Factories keep running smoothly thanks not to “magic molecules” but to the right mix of reliability, safety, and performance. ODA doesn’t draw attention outside specialist circles, but almost anyone who’s worked on advanced plastic films, adhesives, or resin composites recognizes its value. Product designers lean on it when inventing something new, knowing that the materials won’t let them down under stress or in tough environments.
I’ve watched operations managers cut maintenance budgets after switching parts to ODA-polyimide systems, and product reliability engineers track field returns on electronic assemblies with greater peace of mind. It’s steady, incremental innovation—driven by materials—and ODA serves as a workhorse for industries unwilling to compromise on long-term value.
Advancements in chemical production always come with open challenges. ODA gives a lot, but it still shares the broader industry’s concerns over safe handling, reactivity, and supply chain resilience. The move toward greener processes and renewable-sourced raw materials shows promise, and I expect new developments will keep ODA-reliant products at the front edge of technology. Responsible suppliers and smart engineers will keep finding better ways to manage exposure risks and close the loop on waste.
Designers sometimes run into issues with purity drift between lots or the need to fine-tune processing temperatures. Open communication between raw material producers and polymer chemists goes a long way toward knocking out these issues early. As I’ve seen in cross-functional project teams, building trust and accountability along the supply chain ensures end customers benefit from the best that ODA can deliver.
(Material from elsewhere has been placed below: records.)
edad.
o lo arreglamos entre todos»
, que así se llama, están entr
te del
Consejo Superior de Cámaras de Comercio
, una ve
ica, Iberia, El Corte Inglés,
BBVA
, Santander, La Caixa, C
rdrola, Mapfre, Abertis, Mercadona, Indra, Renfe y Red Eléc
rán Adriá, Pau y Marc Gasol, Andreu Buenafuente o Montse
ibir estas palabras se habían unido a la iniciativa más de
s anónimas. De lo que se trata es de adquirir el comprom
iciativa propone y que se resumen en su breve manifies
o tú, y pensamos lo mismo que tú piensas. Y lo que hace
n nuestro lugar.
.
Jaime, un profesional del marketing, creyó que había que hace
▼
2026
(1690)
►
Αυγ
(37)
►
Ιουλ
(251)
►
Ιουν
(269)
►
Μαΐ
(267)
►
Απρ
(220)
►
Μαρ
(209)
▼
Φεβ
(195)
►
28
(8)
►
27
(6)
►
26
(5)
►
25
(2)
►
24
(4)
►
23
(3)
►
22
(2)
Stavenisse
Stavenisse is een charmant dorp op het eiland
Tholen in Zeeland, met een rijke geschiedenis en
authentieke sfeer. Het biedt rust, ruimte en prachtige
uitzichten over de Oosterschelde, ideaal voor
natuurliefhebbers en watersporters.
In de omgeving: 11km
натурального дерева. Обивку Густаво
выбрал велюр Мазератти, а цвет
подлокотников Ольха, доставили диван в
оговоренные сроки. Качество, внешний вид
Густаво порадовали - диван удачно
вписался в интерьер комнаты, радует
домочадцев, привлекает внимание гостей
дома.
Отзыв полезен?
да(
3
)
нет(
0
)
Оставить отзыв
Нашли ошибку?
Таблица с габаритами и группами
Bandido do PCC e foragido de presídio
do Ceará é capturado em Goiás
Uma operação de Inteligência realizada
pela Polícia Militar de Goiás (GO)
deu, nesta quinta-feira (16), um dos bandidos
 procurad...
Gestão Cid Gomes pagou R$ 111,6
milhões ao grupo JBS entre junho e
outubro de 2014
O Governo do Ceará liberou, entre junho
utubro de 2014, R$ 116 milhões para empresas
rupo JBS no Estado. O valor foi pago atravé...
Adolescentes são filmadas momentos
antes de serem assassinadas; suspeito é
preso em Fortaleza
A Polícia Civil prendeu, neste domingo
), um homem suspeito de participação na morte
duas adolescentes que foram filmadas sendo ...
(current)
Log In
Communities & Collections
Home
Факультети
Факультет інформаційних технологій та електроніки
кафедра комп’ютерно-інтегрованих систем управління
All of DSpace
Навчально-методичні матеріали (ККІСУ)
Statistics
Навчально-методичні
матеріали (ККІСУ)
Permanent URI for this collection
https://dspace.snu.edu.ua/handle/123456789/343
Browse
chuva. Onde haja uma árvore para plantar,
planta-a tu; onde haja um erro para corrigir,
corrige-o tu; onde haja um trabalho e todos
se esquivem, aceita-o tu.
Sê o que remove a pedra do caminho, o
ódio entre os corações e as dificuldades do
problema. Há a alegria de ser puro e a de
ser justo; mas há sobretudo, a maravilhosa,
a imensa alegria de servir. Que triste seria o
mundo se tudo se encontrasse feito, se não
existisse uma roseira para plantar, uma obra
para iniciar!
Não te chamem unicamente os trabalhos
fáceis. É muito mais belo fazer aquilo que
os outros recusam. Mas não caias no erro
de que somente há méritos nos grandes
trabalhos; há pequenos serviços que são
4,4'-Diaminodiphenyl ether shapes critical product outcomes across aerospace, electronics, and advanced composites, not as a commodity—rather as a performance enabler. From durable wiring and resilient films to next-gen adhesives and composite structures, this molecule has earned its place as the backbone behind real-world reliability and innovation. Choosing the right diamine isn’t just about buying another chemical—it's about securing results that industry leaders and everyday users can count on for the long haul.